STATED GOAL:
Reproduce these records line for line, leaving out the pictures.

::: MATERIAL FOR THIS TASK

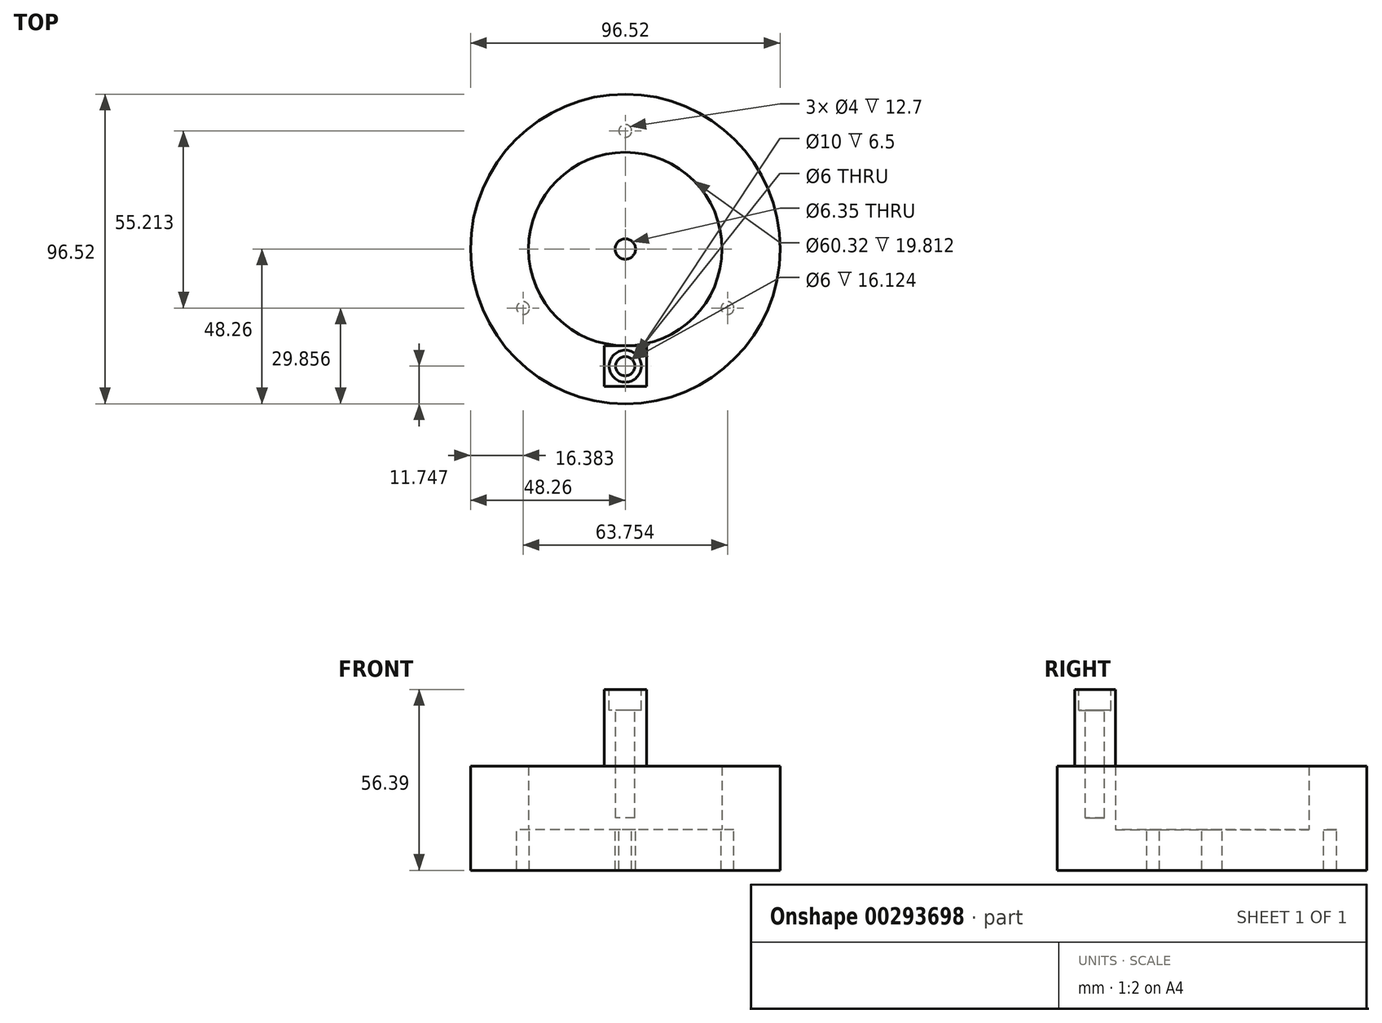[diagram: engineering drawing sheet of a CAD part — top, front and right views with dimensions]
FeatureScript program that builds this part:
annotation { "Feature Type Name" : "Feature", "Feature Type Description" : "" }
export const myFeature = defineFeature(function(context is Context, id is Id, definition is map)
    precondition{}
    {
        {
            var Q0;
            Q0=qCreatedBy(makeId("Top.planeOp"),FACE);
            var sketch = newSketch(context, id + "F0", { "sketchPlane" : qUnion([Q0])});
            skCircle(sketch, "E0", {"center": v(0, 0) * mm, "radius": 30.16 * mm});
            skCircle(sketch, "E1", {"center": v(0, 0) * mm, "radius": 48.26 * mm});
            skCircle(sketch, "E2", {"center": v(0, 36.8) * mm, "radius": 2 * mm});
            skCircle(sketch, "E3", {"center": v(0, 0) * mm, "radius": 36.8 * mm, "construction": true});
            skCircle(sketch, "E4.1.0", {"center": v(-31.88, -18.4) * mm, "radius": 2 * mm});
            skCircle(sketch, "E4.2.0", {"center": v(31.88, -18.4) * mm, "radius": 2 * mm});
            skCircle(sketch, "E5", {"center": v(0, 0) * mm, "radius": 3.18 * mm});
            skSolve(sketch);
        }
        {
            var Q0;
            Q0=makeQuery(id+"F0.imprint","IMPRINT",FACE,{"disambiguationData":[TD([[makeQuery(id+"F0.imprint","IMPRINT",EDGE,{"derivedFrom":sQuery(id+"F0.wireOp",EDGE,"E0")}),-1.0]])]});
            var Q1;
            Q1=makeQuery(id+"F0.imprint","IMPRINT",FACE,{"disambiguationData":[TD([[makeQuery(id+"F0.imprint","IMPRINT",EDGE,{"derivedFrom":sQuery(id+"F0.wireOp",EDGE,"E0")}),1.0]])]});
            extrude(context, id + "F1", {"entities" : qUnion([Q0, Q1]), "oppositeDirection" : true, "depth" : 12.7 * mm});
        }
        {
            var Q0;
            Q0=makeQuery(id+"F0.imprint","IMPRINT",FACE,{"disambiguationData":[TD([[makeQuery(id+"F0.imprint","IMPRINT",EDGE,{"derivedFrom":sQuery(id+"F0.wireOp",EDGE,"E0")}),-1.0]])]});
            var Q1;
            Q1=makeQuery(id+"F0.imprint","IMPRINT",FACE,{"disambiguationData":[TD([[makeQuery(id+"F0.imprint","IMPRINT",EDGE,{"derivedFrom":sQuery(id+"F0.wireOp",EDGE,"E2")}),1.0]])]});
            var Q2;
            Q2=makeQuery(id+"F0.imprint","IMPRINT",FACE,{"disambiguationData":[TD([[makeQuery(id+"F0.imprint","IMPRINT",EDGE,{"derivedFrom":sQuery(id+"F0.wireOp",EDGE,"E4.1.0")}),1.0]])]});
            var Q3;
            Q3=makeQuery(id+"F0.imprint","IMPRINT",FACE,{"disambiguationData":[TD([[makeQuery(id+"F0.imprint","IMPRINT",EDGE,{"derivedFrom":sQuery(id+"F0.wireOp",EDGE,"E4.2.0")}),1.0]])]});
            extrude(context, id + "F2", {"entities" : qUnion([Q0, Q1, Q2, Q3]), "operationType" : NewBodyOperationType.ADD, "depth" : 19.8 * mm});
        }
        {
            var Q0;
            Q0=makeQuery(id+"F2.opExtrude","CAP_FACE",FACE,{"disambiguationData":[OSD([sQuery(id+"F0.wireOp",EDGE,"E0"),sQuery(id+"F0.wireOp",EDGE,"E1")])],"isStart":false});
            var sketch = newSketch(context, id + "F3", { "sketchPlane" : qUnion([Q0])});
            skCircle(sketch, "E6.0", {"center": v(-31.88, -18.4) * mm, "radius": 2 * mm});
            skCircle(sketch, "E7.0", {"center": v(31.88, -18.4) * mm, "radius": 2 * mm});
            skLineSegment(sketch, "E8", {"start": v(-31.88, -18.4) * mm, "end": v(31.88, -18.4) * mm, "construction": true});
            skLineSegment(sketch, "E9", {"start": v(0, -18.4) * mm, "end": v(0, -63.54) * mm, "construction": true});
            skPoint(sketch, "E10", {"position": v(0, -36.51) * mm});
            skLineSegment(sketch, "E11.bottom", {"start": v(-6.6, -30.16) * mm, "end": v(6.6, -30.16) * mm});
            skLineSegment(sketch, "E11.top", {"start": v(-6.6, -42.86) * mm, "end": v(6.6, -42.86) * mm});
            skLineSegment(sketch, "E11.left", {"start": v(-6.6, -30.16) * mm, "end": v(-6.6, -42.86) * mm});
            skLineSegment(sketch, "E11.right", {"start": v(6.6, -30.16) * mm, "end": v(6.6, -42.86) * mm});
            skSolve(sketch);
        }
        {
            var Q0;
            Q0=makeQuery(id+"F3.imprint","IMPRINT",FACE,{"disambiguationData":[TD([[makeQuery(id+"F3.imprint","IMPRINT",EDGE,{"derivedFrom":sQuery(id+"F3.wireOp",EDGE,"E11.top")}),1.0]])]});
            extrude(context, id + "F4", {"entities" : qUnion([Q0]), "depth" : 23.88 * mm});
        }
        {
            var Q0;
            Q0=makeQuery(id+"F4.opExtrude","CAP_FACE",FACE,{"disambiguationData":[OSD([sQuery(id+"F3.wireOp",EDGE,"E11.bottom"),sQuery(id+"F3.wireOp",EDGE,"E11.top"),sQuery(id+"F3.wireOp",EDGE,"E11.left"),sQuery(id+"F3.wireOp",EDGE,"E11.right")])],"isStart":false});
            var sketch = newSketch(context, id + "F5", { "sketchPlane" : qUnion([Q0])});
            skLineSegment(sketch, "E12.0.0", {"start": v(-6.6, -30.16) * mm, "end": v(-6.6, -42.86) * mm});
            skLineSegment(sketch, "E12.0.1", {"start": v(-6.6, -42.86) * mm, "end": v(6.6, -42.86) * mm});
            skLineSegment(sketch, "E12.0.2", {"start": v(6.6, -42.86) * mm, "end": v(6.6, -30.16) * mm});
            skLineSegment(sketch, "E12.0.3", {"start": v(6.6, -30.16) * mm, "end": v(-6.6, -30.16) * mm});
            skLineSegment(sketch, "E13", {"start": v(6.6, -30.16) * mm, "end": v(-6.6, -42.86) * mm, "construction": true});
            skCircle(sketch, "E14", {"center": v(0, -36.51) * mm, "radius": 3 * mm});
            skCircle(sketch, "E15", {"center": v(0, -36.51) * mm, "radius": 5 * mm});
            skSolve(sketch);
        }
        {
            var Q0;
            Q0=makeQuery(id+"F5.imprint","IMPRINT",FACE,{"disambiguationData":[TD([[makeQuery(id+"F5.imprint","IMPRINT",EDGE,{"derivedFrom":sQuery(id+"F5.wireOp",EDGE,"E14")}),-1.0]])]});
            var Q1;
            Q1=makeQuery(id+"F5.imprint","IMPRINT",FACE,{"disambiguationData":[TD([[makeQuery(id+"F5.imprint","IMPRINT",EDGE,{"derivedFrom":sQuery(id+"F5.wireOp",EDGE,"E14")}),1.0]])]});
            extrude(context, id + "F6", {"entities" : qUnion([Q0, Q1]), "operationType" : NewBodyOperationType.REMOVE, "oppositeDirection" : true, "depth" : 6.5 * mm});
        }
        {
            var Q0;
            Q0=makeQuery(id+"F5.imprint","IMPRINT",FACE,{"disambiguationData":[TD([[makeQuery(id+"F5.imprint","IMPRINT",EDGE,{"derivedFrom":sQuery(id+"F5.wireOp",EDGE,"E14")}),1.0]])]});
            extrude(context, id + "F7", {"entities" : qUnion([Q0]), "operationType" : NewBodyOperationType.REMOVE, "oppositeDirection" : true, "depth" : 30 * mm + 10 * mm});
        }
    });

::::::

FINAL RESULT:
[diagram: engineering drawing sheet of a CAD part — top, front and right views with dimensions]
FeatureScript program that builds this part:
annotation { "Feature Type Name" : "Feature", "Feature Type Description" : "" }
export const myFeature = defineFeature(function(context is Context, id is Id, definition is map)
    precondition{}
    {
        {
            var Q0;
            Q0=qCreatedBy(makeId("Top.planeOp"),FACE);
            var sketch = newSketch(context, id + "F0", { "sketchPlane" : qUnion([Q0])});
            skCircle(sketch, "E0", {"center": v(0, 0) * mm, "radius": 30.16 * mm});
            skCircle(sketch, "E1", {"center": v(0, 0) * mm, "radius": 48.26 * mm});
            skCircle(sketch, "E2", {"center": v(0, 36.8) * mm, "radius": 2 * mm});
            skCircle(sketch, "E3", {"center": v(0, 0) * mm, "radius": 36.8 * mm, "construction": true});
            skCircle(sketch, "E4.1.0", {"center": v(-31.88, -18.4) * mm, "radius": 2 * mm});
            skCircle(sketch, "E4.2.0", {"center": v(31.88, -18.4) * mm, "radius": 2 * mm});
            skCircle(sketch, "E5", {"center": v(0, 0) * mm, "radius": 3.18 * mm});
            skSolve(sketch);
        }
        {
            var Q0;
            Q0=makeQuery(id+"F0.imprint","IMPRINT",FACE,{"disambiguationData":[TD([[makeQuery(id+"F0.imprint","IMPRINT",EDGE,{"derivedFrom":sQuery(id+"F0.wireOp",EDGE,"E0")}),-1.0]])]});
            var Q1;
            Q1=makeQuery(id+"F0.imprint","IMPRINT",FACE,{"disambiguationData":[TD([[makeQuery(id+"F0.imprint","IMPRINT",EDGE,{"derivedFrom":sQuery(id+"F0.wireOp",EDGE,"E0")}),1.0]])]});
            extrude(context, id + "F1", {"entities" : qUnion([Q0, Q1]), "oppositeDirection" : true, "depth" : 12.7 * mm});
        }
        {
            var Q0;
            Q0=makeQuery(id+"F0.imprint","IMPRINT",FACE,{"disambiguationData":[TD([[makeQuery(id+"F0.imprint","IMPRINT",EDGE,{"derivedFrom":sQuery(id+"F0.wireOp",EDGE,"E0")}),-1.0]])]});
            var Q1;
            Q1=makeQuery(id+"F0.imprint","IMPRINT",FACE,{"disambiguationData":[TD([[makeQuery(id+"F0.imprint","IMPRINT",EDGE,{"derivedFrom":sQuery(id+"F0.wireOp",EDGE,"E2")}),1.0]])]});
            var Q2;
            Q2=makeQuery(id+"F0.imprint","IMPRINT",FACE,{"disambiguationData":[TD([[makeQuery(id+"F0.imprint","IMPRINT",EDGE,{"derivedFrom":sQuery(id+"F0.wireOp",EDGE,"E4.1.0")}),1.0]])]});
            var Q3;
            Q3=makeQuery(id+"F0.imprint","IMPRINT",FACE,{"disambiguationData":[TD([[makeQuery(id+"F0.imprint","IMPRINT",EDGE,{"derivedFrom":sQuery(id+"F0.wireOp",EDGE,"E4.2.0")}),1.0]])]});
            extrude(context, id + "F2", {"entities" : qUnion([Q0, Q1, Q2, Q3]), "operationType" : NewBodyOperationType.ADD, "depth" : 19.8 * mm});
        }
        {
            var Q0;
            Q0=makeQuery(id+"F2.opExtrude","CAP_FACE",FACE,{"disambiguationData":[OSD([sQuery(id+"F0.wireOp",EDGE,"E0"),sQuery(id+"F0.wireOp",EDGE,"E1")])],"isStart":false});
            var sketch = newSketch(context, id + "F3", { "sketchPlane" : qUnion([Q0])});
            skCircle(sketch, "E6.0", {"center": v(-31.88, -18.4) * mm, "radius": 2 * mm});
            skCircle(sketch, "E7.0", {"center": v(31.88, -18.4) * mm, "radius": 2 * mm});
            skLineSegment(sketch, "E8", {"start": v(-31.88, -18.4) * mm, "end": v(31.88, -18.4) * mm, "construction": true});
            skLineSegment(sketch, "E9", {"start": v(0, -18.4) * mm, "end": v(0, -63.54) * mm, "construction": true});
            skPoint(sketch, "E10", {"position": v(0, -36.51) * mm});
            skLineSegment(sketch, "E11.bottom", {"start": v(-6.6, -30.16) * mm, "end": v(6.6, -30.16) * mm});
            skLineSegment(sketch, "E11.top", {"start": v(-6.6, -42.86) * mm, "end": v(6.6, -42.86) * mm});
            skLineSegment(sketch, "E11.left", {"start": v(-6.6, -30.16) * mm, "end": v(-6.6, -42.86) * mm});
            skLineSegment(sketch, "E11.right", {"start": v(6.6, -30.16) * mm, "end": v(6.6, -42.86) * mm});
            skSolve(sketch);
        }
        {
            var Q0;
            Q0=makeQuery(id+"F3.imprint","IMPRINT",FACE,{"disambiguationData":[TD([[makeQuery(id+"F3.imprint","IMPRINT",EDGE,{"derivedFrom":sQuery(id+"F3.wireOp",EDGE,"E11.top")}),1.0]])]});
            extrude(context, id + "F4", {"entities" : qUnion([Q0]), "depth" : 23.88 * mm});
        }
        {
            var Q0;
            Q0=makeQuery(id+"F4.opExtrude","CAP_FACE",FACE,{"disambiguationData":[OSD([sQuery(id+"F3.wireOp",EDGE,"E11.bottom"),sQuery(id+"F3.wireOp",EDGE,"E11.top"),sQuery(id+"F3.wireOp",EDGE,"E11.left"),sQuery(id+"F3.wireOp",EDGE,"E11.right")])],"isStart":false});
            var sketch = newSketch(context, id + "F5", { "sketchPlane" : qUnion([Q0])});
            skLineSegment(sketch, "E12.0.0", {"start": v(-6.6, -30.16) * mm, "end": v(-6.6, -42.86) * mm});
            skLineSegment(sketch, "E12.0.1", {"start": v(-6.6, -42.86) * mm, "end": v(6.6, -42.86) * mm});
            skLineSegment(sketch, "E12.0.2", {"start": v(6.6, -42.86) * mm, "end": v(6.6, -30.16) * mm});
            skLineSegment(sketch, "E12.0.3", {"start": v(6.6, -30.16) * mm, "end": v(-6.6, -30.16) * mm});
            skLineSegment(sketch, "E13", {"start": v(6.6, -30.16) * mm, "end": v(-6.6, -42.86) * mm, "construction": true});
            skCircle(sketch, "E14", {"center": v(0, -36.51) * mm, "radius": 3 * mm});
            skCircle(sketch, "E15", {"center": v(0, -36.51) * mm, "radius": 5 * mm});
            skSolve(sketch);
        }
        {
            var Q0;
            Q0=makeQuery(id+"F5.imprint","IMPRINT",FACE,{"disambiguationData":[TD([[makeQuery(id+"F5.imprint","IMPRINT",EDGE,{"derivedFrom":sQuery(id+"F5.wireOp",EDGE,"E14")}),-1.0]])]});
            var Q1;
            Q1=makeQuery(id+"F5.imprint","IMPRINT",FACE,{"disambiguationData":[TD([[makeQuery(id+"F5.imprint","IMPRINT",EDGE,{"derivedFrom":sQuery(id+"F5.wireOp",EDGE,"E14")}),1.0]])]});
            extrude(context, id + "F6", {"entities" : qUnion([Q0, Q1]), "operationType" : NewBodyOperationType.REMOVE, "oppositeDirection" : true, "depth" : 6.5 * mm});
        }
        {
            var Q0;
            Q0=makeQuery(id+"F5.imprint","IMPRINT",FACE,{"disambiguationData":[TD([[makeQuery(id+"F5.imprint","IMPRINT",EDGE,{"derivedFrom":sQuery(id+"F5.wireOp",EDGE,"E14")}),1.0]])]});
            extrude(context, id + "F7", {"entities" : qUnion([Q0]), "operationType" : NewBodyOperationType.REMOVE, "oppositeDirection" : true, "depth" : 30 * mm + 10 * mm});
        }
    });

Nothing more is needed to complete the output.